▶ Assignment: Here the job is to print only the lines from the one containing "left_click(146, 15)" to the end of the entries, both included, exactly as they stand, with pictures excluded.

====

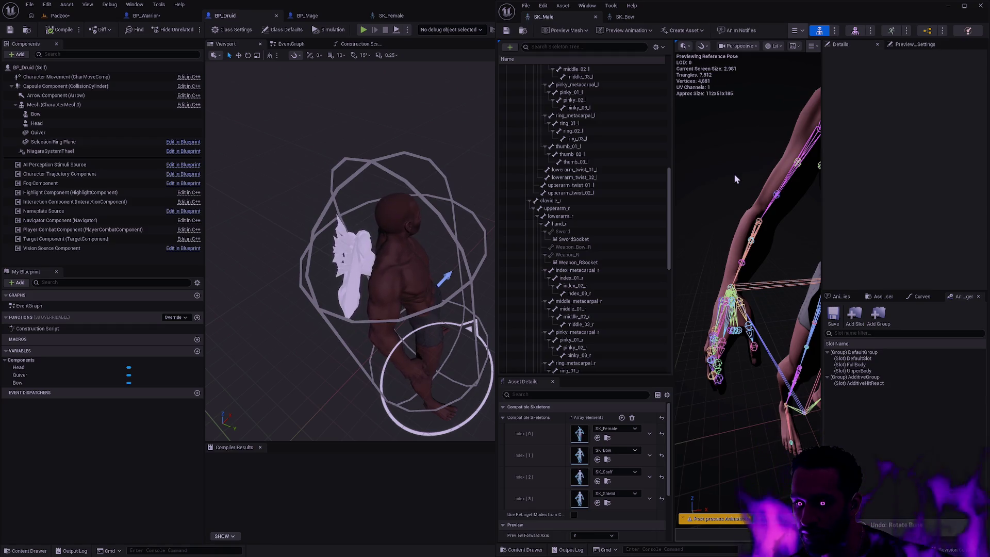
left_click_drag(734, 173, 719, 168)
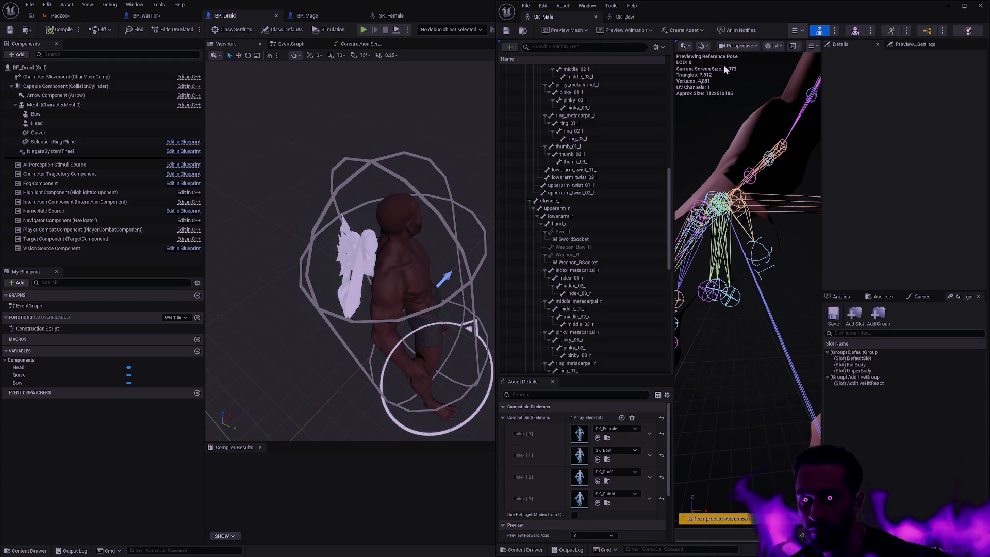
Step: Open SKM_Male docked beside SK_Bow in Skeleton mode, closing the SK_Male editor
left_click(855, 31)
left_click_drag(618, 20, 622, 18)
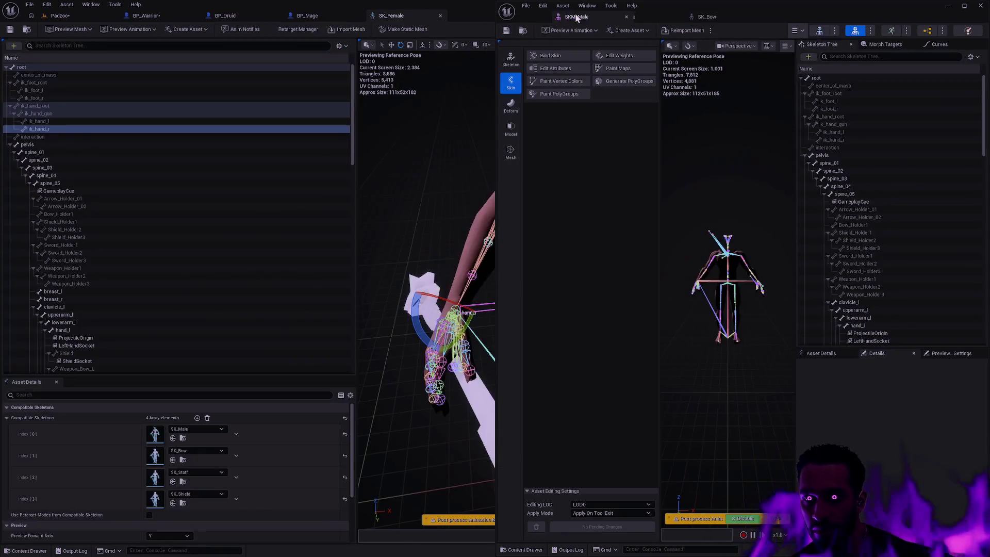
left_click(678, 17)
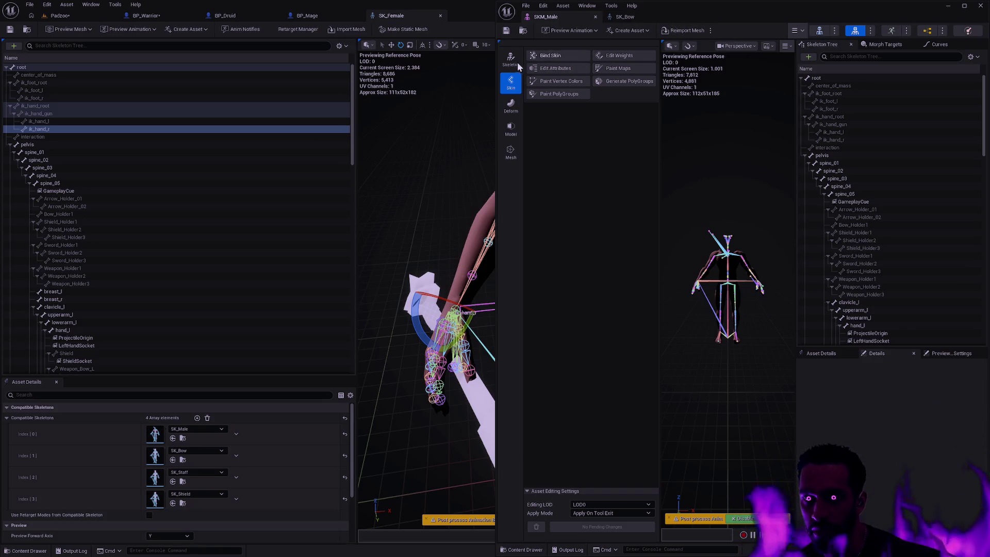
left_click(512, 61)
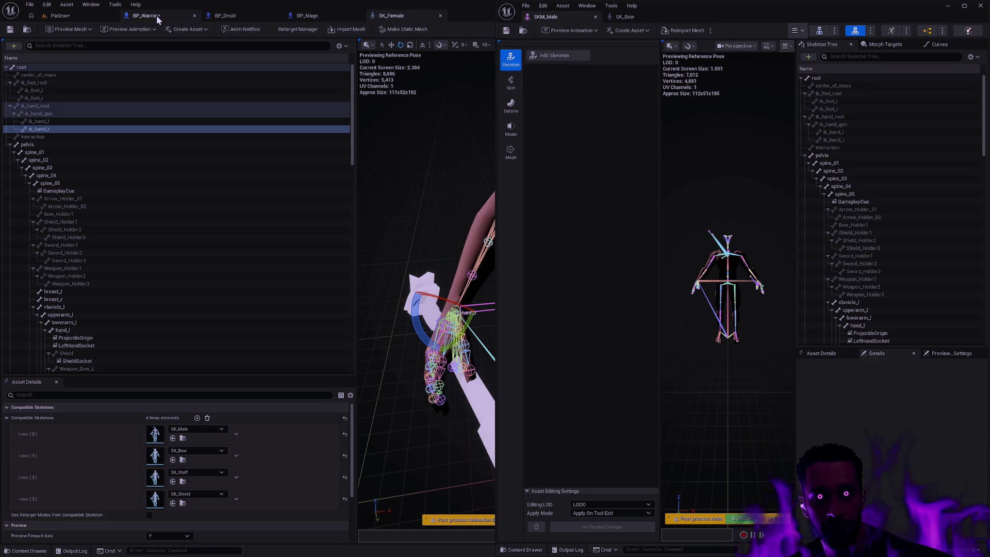
left_click(146, 15)
left_click(225, 15)
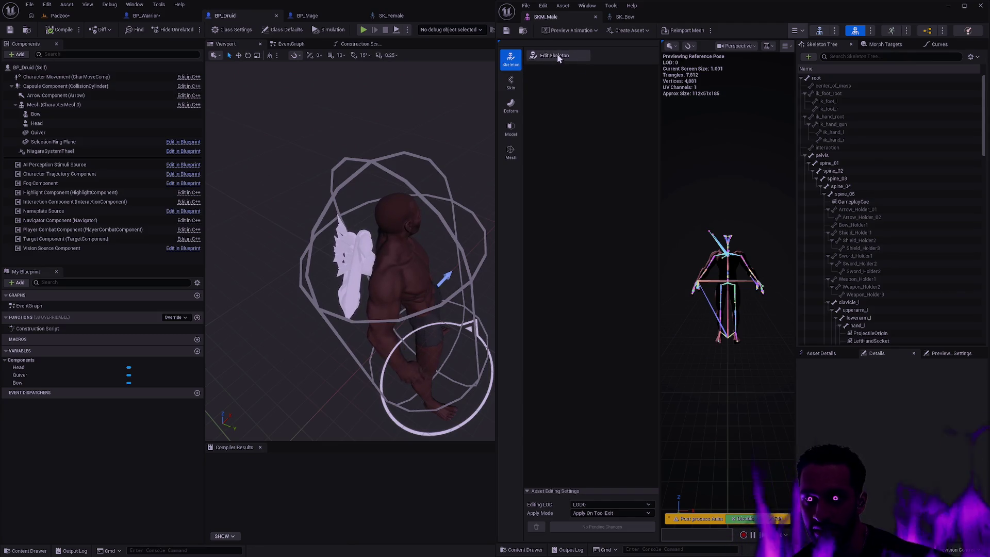
Step: Enter SKM_Male skeleton editing and inspect the ik_hand_r and ik_hand_root bones
left_click(556, 56)
scroll("up", 3)
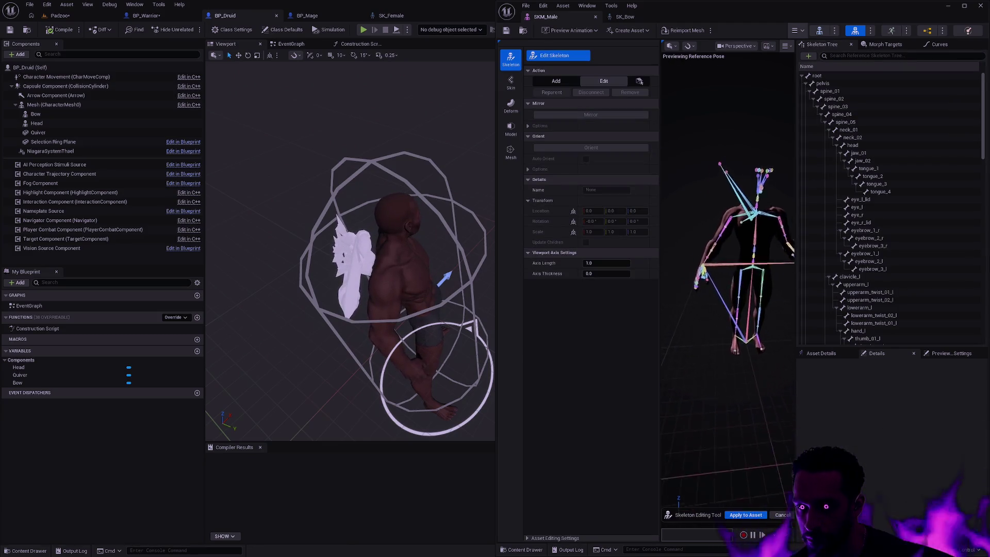
left_click(727, 279)
left_click(718, 267)
left_click(725, 280)
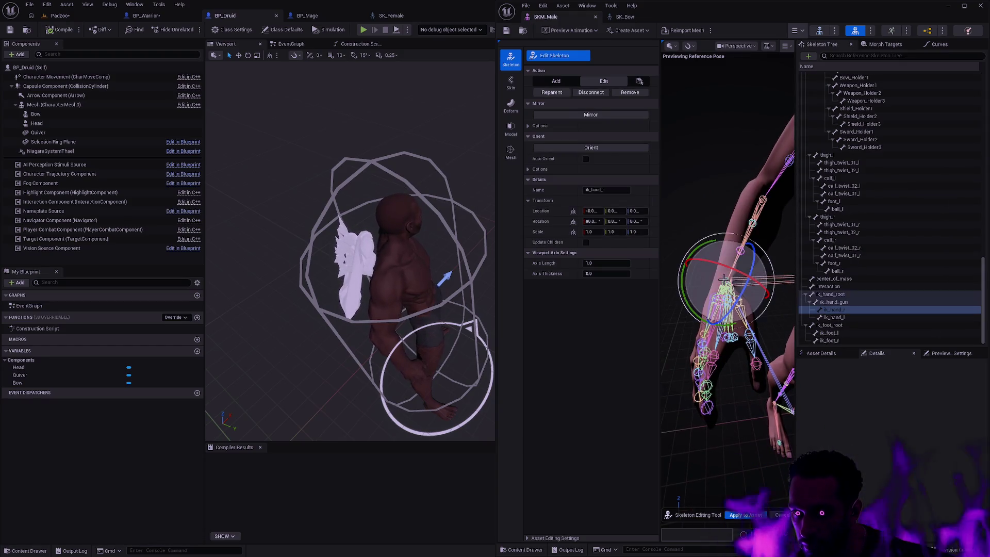
left_click(856, 295)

====

▶ Task output:
left_click(146, 15)
left_click(225, 15)
Step: Enter SKM_Male skeleton editing and inspect the ik_hand_r and ik_hand_root bones
left_click(556, 56)
scroll("up", 3)
left_click(727, 279)
left_click(718, 267)
left_click(725, 280)
left_click(856, 295)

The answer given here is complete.